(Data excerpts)
**********

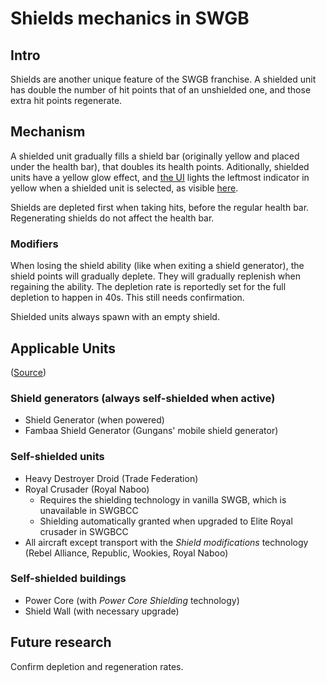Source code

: # Shields mechanics in SWGB

## Intro

Shields are another unique feature of the SWGB franchise. A shielded unit has
double the number of hit points that of an unshielded one, and those extra hit
points regenerate.

## Mechanism

A shielded unit gradually fills a shield bar (originally yellow and placed
under the health bar), that doubles its health points. Aditionally, shielded
units have a yellow glow effect, and [the UI](user-interface.md#cap) lights the
leftmost indicator in yellow when a shielded unit is selected, as visible
[here](https://www.youtube.com/watch?v=pwAtMv_eiM4&t=1786).

Shields are depleted first when taking hits, before the regular health bar.
Regenerating shields do not affect the health bar.

### Modifiers

When losing the shield ability (like when exiting a shield generator), the
shield points will gradually deplete. They will gradually replenish when
regaining the ability.
The depletion rate is reportedly set for the full depletion to happen in 40s.
This still needs confirmation.

Shielded units always spawn with an empty shield.

## Applicable Units

([Source](https://swgb.fandom.com/wiki/Shield))

### Shield generators (always self-shielded when active)

* Shield Generator (when powered)
* Fambaa Shield Generator (Gungans' mobile shield generator)

### Self-shielded units

* Heavy Destroyer Droid (Trade Federation)
* Royal Crusader (Royal Naboo)
  * Requires the shielding technology in vanilla SWGB, which is unavailable in
    SWGBCC
  * Shielding automatically granted when upgraded to Elite Royal crusader in
    SWGBCC
* All aircraft except transport with the *Shield modifications* technology
  (Rebel Alliance, Republic, Wookies, Royal Naboo)

### Self-shielded buildings

* Power Core (with *Power Core Shielding* technology)
* Shield Wall (with necessary upgrade)

## Future research

Confirm depletion and regeneration rates.
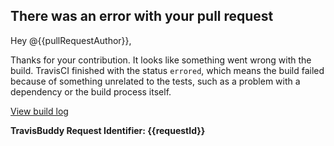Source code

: ## There was an error with your pull request

Hey @{{pullRequestAuthor}},

Thanks for your contribution. It looks like something went wrong with the build. TravisCI finished with the status `errored`, which means the build failed because of something unrelated to the tests, such as a problem with a dependency or the build process itself.

<a href="{{link}}">View build log</a>

**TravisBuddy Request Identifier: {{requestId}}**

**********

Render every line of the items above as a Markdown table with the columns Row and Line, numbering the rows in order and skipping blank lines. Leave the pictures out of the table.

| Row | Line |
|---|---|
| 1 | Source code |
| 2 | : # Shields mechanics in SWGB |
| 3 | ## Intro |
| 4 | Shields are another unique feature of the SWGB franchise. A shielded unit has |
| 5 | double the number of hit points that of an unshielded one, and those extra hit |
| 6 | points regenerate. |
| 7 | ## Mechanism |
| 8 | A shielded unit gradually fills a shield bar (originally yellow and placed |
| 9 | under the health bar), that doubles its health points. Aditionally, shielded |
| 10 | units have a yellow glow effect, and [the UI](user-interface.md#cap) lights the |
| 11 | leftmost indicator in yellow when a shielded unit is selected, as visible |
| 12 | [here](https://www.youtube.com/watch?v=pwAtMv_eiM4&t=1786). |
| 13 | Shields are depleted first when taking hits, before the regular health bar. |
| 14 | Regenerating shields do not affect the health bar. |
| 15 | ### Modifiers |
| 16 | When losing the shield ability (like when exiting a shield generator), the |
| 17 | shield points will gradually deplete. They will gradually replenish when |
| 18 | regaining the ability. |
| 19 | The depletion rate is reportedly set for the full depletion to happen in 40s. |
| 20 | This still needs confirmation. |
| 21 | Shielded units always spawn with an empty shield. |
| 22 | ## Applicable Units |
| 23 | ([Source](https://swgb.fandom.com/wiki/Shield)) |
| 24 | ### Shield generators (always self-shielded when active) |
| 25 | * Shield Generator (when powered) |
| 26 | * Fambaa Shield Generator (Gungans' mobile shield generator) |
| 27 | ### Self-shielded units |
| 28 | * Heavy Destroyer Droid (Trade Federation) |
| 29 | * Royal Crusader (Royal Naboo) |
| 30 |   * Requires the shielding technology in vanilla SWGB, which is unavailable in |
| 31 |     SWGBCC |
| 32 |   * Shielding automatically granted when upgraded to Elite Royal crusader in |
| 33 |     SWGBCC |
| 34 | * All aircraft except transport with the *Shield modifications* technology |
| 35 |   (Rebel Alliance, Republic, Wookies, Royal Naboo) |
| 36 | ### Self-shielded buildings |
| 37 | * Power Core (with *Power Core Shielding* technology) |
| 38 | * Shield Wall (with necessary upgrade) |
| 39 | ## Future research |
| 40 | Confirm depletion and regeneration rates. |
| 41 | Source code |
| 42 | : ## There was an error with your pull request |
| 43 | Hey @{{pullRequestAuthor}}, |
| 44 | Thanks for your contribution. It looks like something went wrong with the build. TravisCI finished with the status `errored`, which means the build failed because of something unrelated to the tests, such as a problem with a dependency or the build process itself. |
| 45 | <a href="{{link}}">View build log</a> |
| 46 | **TravisBuddy Request Identifier: {{requestId}}** |